▶ INPUT
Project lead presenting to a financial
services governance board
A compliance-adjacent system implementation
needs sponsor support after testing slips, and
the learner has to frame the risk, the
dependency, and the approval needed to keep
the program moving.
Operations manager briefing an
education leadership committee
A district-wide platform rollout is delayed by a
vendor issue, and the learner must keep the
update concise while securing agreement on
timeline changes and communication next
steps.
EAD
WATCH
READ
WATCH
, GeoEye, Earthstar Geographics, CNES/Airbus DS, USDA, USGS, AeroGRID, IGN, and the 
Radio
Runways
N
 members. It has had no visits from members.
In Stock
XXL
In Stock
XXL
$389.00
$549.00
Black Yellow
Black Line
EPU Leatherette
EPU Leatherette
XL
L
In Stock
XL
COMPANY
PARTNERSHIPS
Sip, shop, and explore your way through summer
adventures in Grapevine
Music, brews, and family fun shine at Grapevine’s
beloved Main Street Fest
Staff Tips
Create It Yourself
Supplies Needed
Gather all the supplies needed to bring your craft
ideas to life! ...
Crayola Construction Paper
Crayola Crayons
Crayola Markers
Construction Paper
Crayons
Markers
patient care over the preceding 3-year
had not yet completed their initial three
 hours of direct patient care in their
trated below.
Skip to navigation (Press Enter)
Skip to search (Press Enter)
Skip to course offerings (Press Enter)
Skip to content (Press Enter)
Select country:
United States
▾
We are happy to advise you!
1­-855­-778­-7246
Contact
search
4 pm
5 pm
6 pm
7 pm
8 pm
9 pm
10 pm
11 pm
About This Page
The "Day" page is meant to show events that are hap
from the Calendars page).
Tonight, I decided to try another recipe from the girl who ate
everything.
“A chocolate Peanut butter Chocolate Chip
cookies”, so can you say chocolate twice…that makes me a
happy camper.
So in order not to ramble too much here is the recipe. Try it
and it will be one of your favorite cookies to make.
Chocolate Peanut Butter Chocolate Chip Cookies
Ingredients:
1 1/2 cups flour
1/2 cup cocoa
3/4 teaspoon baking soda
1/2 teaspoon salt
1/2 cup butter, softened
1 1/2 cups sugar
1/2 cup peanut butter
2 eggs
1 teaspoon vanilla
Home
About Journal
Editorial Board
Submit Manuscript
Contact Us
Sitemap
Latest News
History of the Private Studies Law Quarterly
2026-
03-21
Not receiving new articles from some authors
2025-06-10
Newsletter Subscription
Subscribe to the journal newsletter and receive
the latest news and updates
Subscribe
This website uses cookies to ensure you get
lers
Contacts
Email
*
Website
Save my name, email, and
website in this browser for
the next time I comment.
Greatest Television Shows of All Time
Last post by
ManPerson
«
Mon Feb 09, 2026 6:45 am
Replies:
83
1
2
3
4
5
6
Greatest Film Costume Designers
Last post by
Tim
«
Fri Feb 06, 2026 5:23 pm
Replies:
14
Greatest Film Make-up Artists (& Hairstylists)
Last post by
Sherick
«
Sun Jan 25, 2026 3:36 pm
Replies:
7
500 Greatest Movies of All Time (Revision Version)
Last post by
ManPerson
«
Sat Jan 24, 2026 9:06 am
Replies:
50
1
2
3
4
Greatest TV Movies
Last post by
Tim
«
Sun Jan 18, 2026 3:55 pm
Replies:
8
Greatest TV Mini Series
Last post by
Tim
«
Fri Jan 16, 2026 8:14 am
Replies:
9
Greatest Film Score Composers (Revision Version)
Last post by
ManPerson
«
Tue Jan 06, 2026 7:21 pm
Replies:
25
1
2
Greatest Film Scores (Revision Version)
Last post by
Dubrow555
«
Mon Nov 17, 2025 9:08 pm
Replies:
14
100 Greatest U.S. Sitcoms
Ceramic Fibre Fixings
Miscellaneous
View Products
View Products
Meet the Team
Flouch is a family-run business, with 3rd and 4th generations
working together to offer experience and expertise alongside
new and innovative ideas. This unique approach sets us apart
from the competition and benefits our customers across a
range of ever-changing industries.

▶ EXERCISE AIM
From the records above, copy each line that contains the word "Construction".

▶ TASK SOLUTION
Crayola Construction Paper
Construction Paper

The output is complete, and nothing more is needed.